Non-excludability: it is impossible to prevent non-payers from consuming the good once it is provided.

Non-rivalry: one person's consumption does not reduce the amount available for others.

Examples: national defence, street lighting, and public parks.

Because firms cannot charge users directly, they have little or no profit incentive to supply these goods, so they are commonly provided by the government.

Information Gaps

Markets rely on consumers and producers having good information to make rational choices.

Asymmetric information: when one party in a transaction has more or better information than the other, distorting the market outcome.

  • A seller may know that a used car is faulty, creating a "lemons" problem.
  • Consumers may not fully understand complex financial products.
  • Consumers may not know the long-term health impacts of certain foods.

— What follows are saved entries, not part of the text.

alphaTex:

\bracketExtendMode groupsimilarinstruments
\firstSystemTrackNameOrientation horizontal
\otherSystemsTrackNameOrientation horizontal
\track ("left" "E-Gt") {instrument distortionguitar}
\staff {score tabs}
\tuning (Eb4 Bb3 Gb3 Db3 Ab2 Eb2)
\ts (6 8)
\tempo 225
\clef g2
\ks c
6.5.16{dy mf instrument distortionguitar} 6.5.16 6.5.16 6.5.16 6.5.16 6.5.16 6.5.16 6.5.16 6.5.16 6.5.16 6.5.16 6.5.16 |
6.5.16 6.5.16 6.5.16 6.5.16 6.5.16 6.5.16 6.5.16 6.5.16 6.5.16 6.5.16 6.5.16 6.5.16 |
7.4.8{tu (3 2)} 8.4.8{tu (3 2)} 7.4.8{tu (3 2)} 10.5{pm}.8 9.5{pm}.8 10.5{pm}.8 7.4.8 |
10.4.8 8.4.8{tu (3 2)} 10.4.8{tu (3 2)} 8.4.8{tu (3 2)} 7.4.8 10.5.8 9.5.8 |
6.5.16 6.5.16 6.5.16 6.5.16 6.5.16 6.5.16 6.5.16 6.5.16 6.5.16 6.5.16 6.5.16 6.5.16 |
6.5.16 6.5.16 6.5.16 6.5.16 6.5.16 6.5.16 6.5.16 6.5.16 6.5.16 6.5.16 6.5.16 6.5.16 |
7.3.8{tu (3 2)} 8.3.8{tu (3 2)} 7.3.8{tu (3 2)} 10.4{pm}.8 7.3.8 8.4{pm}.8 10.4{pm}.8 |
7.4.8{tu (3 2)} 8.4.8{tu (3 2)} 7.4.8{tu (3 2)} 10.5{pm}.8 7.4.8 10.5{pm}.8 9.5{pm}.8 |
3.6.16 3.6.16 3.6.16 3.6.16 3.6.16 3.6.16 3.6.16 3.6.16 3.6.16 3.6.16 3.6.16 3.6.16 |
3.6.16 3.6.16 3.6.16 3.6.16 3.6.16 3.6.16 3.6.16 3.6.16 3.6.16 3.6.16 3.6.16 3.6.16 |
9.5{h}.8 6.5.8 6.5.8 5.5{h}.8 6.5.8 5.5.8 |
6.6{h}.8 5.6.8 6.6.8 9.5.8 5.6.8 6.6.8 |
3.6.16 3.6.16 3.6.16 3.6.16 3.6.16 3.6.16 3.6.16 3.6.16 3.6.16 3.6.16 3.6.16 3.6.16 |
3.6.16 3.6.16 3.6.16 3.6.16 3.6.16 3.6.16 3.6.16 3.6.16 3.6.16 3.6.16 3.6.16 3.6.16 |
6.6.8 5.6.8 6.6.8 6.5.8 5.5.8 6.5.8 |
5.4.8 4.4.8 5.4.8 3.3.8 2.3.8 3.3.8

The result is that poor choices are made, such as over-consumption of harmful goods or under-consumption of beneficial ones, leading to a misallocation of resources.

Exam Preparation

  • Core definitions: Be able to define market failure and allocative efficiency clearly.
  • Classify examples: Be ready to identify the type of market failure in context, such as a negative externality of consumption or a public good.
  • Public goods test: A true public good must have both non-excludability and non-rivalry. If one is missing, it is a quasi-public good.
  • Evaluate: Market failure may justify government intervention, but government failure is also possible, so intervention does not automatically improve the outcome.